The Indiana Protection and Advocacy Services (IPAS) Commission, represented by the American Civil Liberties Union (ACLU) of Indiana and Indiana Disability Rights (IDR), filed a lawsuit today against the Indiana Family and Social Services Administration (FSSA) and the Division of Mental Health and Addictions (DMHA) for failing to provide within a reasonable time, court ordered competency restoration services to people who are found incompetent to stand trial resulting in these individuals sitting in jails without access to necessary services.
If an Indiana court finds that a criminal defendant lacks the capacity to stand trial, the law requires that these individuals be committed to DMHA, within FSSA, to receive competency restoration services. These are usually provided in one of the institutions operated by DMHA.
The lawsuit asserts that DMHA has grossly insufficient capacity to provide restoration services to those committed for that purpose. As a result, defendants who lack the capacity to stand trial in Marion and other Indiana counties are held in jail for months waiting for access to appropriate restoration services. The resulting improper confinement violates due process, Title II of the Americans with Disabilities Act, 42 U.S.C. § 12101, et seq., and Section 504 of the Rehabilitation Act, 29 U.S.C. § 794.
“These are individuals who the courts have found to lack the capacity to stand trial due to mental illness or disability, yet they are being left to languish in county jails, a completely inappropriate placement.” said Ken Falk, Legal Director at the ACLU of Indiana. “Leaving these folks in county jails for extended periods of time, without access to restorative services, is not only a violation of the law but is also immensely harmful to their health.”
The IPAS Commission is the governing board of Indiana Disability Rights (IDR), the state’s protection and advocacy organization. IDR represents, advocates with, and protects the rights of individuals with disabilities. The IPAS Commission brought this case on behalf of its constituents, including the numerous individuals who are currently committed to DMHA but are suffering indefinite confinement in county jails without access to restoration services.

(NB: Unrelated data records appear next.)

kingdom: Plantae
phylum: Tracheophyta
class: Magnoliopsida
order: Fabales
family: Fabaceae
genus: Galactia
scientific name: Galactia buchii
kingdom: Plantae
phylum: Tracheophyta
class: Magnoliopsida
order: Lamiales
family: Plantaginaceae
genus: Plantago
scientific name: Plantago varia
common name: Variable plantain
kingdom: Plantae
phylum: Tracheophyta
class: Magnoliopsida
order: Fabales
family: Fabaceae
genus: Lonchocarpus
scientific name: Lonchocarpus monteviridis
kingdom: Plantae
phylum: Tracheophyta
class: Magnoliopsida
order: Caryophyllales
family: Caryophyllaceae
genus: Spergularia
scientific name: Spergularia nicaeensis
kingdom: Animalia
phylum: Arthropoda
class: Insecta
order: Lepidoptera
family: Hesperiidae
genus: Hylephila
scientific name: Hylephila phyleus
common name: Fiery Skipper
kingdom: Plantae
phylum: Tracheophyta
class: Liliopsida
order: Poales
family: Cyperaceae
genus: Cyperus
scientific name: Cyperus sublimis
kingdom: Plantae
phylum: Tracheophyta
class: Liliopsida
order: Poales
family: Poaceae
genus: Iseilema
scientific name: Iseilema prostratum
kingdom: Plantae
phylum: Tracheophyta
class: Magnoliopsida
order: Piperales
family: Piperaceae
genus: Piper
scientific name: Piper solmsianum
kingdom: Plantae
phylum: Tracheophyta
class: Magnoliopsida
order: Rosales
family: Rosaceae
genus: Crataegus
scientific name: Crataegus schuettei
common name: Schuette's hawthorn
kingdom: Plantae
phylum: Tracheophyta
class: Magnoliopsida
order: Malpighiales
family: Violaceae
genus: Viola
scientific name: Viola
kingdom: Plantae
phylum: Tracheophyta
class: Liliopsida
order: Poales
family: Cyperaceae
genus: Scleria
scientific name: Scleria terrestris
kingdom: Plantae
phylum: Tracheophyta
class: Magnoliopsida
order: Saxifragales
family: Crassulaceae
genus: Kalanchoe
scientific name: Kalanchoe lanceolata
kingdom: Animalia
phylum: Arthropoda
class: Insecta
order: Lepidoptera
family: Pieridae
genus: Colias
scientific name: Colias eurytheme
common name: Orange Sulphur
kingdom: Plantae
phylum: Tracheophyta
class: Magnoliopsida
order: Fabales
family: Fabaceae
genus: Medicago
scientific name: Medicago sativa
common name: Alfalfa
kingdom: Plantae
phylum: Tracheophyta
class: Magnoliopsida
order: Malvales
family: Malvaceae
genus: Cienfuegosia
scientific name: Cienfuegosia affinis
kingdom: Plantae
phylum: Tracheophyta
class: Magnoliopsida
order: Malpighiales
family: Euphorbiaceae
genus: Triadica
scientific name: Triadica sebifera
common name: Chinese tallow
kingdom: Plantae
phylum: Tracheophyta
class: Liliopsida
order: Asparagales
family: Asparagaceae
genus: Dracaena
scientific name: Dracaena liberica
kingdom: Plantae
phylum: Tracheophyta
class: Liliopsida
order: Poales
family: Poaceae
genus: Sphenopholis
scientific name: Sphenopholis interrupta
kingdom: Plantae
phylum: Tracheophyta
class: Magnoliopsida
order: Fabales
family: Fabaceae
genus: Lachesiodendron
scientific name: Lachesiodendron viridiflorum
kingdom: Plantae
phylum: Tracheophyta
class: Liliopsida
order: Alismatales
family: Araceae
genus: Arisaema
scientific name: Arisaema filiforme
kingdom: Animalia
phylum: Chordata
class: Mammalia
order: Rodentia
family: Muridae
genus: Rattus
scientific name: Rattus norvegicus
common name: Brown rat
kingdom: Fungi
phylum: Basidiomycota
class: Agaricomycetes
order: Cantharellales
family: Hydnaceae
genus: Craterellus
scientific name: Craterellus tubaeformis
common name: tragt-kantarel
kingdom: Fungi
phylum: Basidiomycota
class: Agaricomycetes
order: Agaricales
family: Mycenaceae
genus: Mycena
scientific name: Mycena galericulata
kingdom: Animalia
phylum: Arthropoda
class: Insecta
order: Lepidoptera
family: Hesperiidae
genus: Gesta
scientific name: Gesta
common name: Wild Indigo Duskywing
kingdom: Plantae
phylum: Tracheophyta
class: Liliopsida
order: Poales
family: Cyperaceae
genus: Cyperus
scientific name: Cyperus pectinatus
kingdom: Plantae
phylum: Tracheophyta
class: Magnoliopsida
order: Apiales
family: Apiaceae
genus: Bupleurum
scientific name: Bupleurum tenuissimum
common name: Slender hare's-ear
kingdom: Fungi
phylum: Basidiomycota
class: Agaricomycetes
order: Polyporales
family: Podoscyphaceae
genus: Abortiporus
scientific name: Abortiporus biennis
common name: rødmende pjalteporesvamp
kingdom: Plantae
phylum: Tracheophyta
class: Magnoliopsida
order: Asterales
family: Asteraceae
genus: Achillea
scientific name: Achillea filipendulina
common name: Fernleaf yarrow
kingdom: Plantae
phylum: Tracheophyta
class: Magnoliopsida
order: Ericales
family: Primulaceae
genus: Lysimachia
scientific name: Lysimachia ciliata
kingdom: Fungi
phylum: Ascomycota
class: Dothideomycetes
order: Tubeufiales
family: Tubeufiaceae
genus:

“I am a person who has been through the competency restoration process. I am proof that treatment can be effective, and recovery is possible. Simply sitting in jail is not treatment and allows mental health conditions to fester or worsen,” said Ray Lay, IPAS Commissioner, founder and owner of SMI Enterprises, LLC, and mental health advocate. “The individuals currently not receiving treatment are someone's child, father, mother, brother, or sister. We need to do better and the time to do this is now!”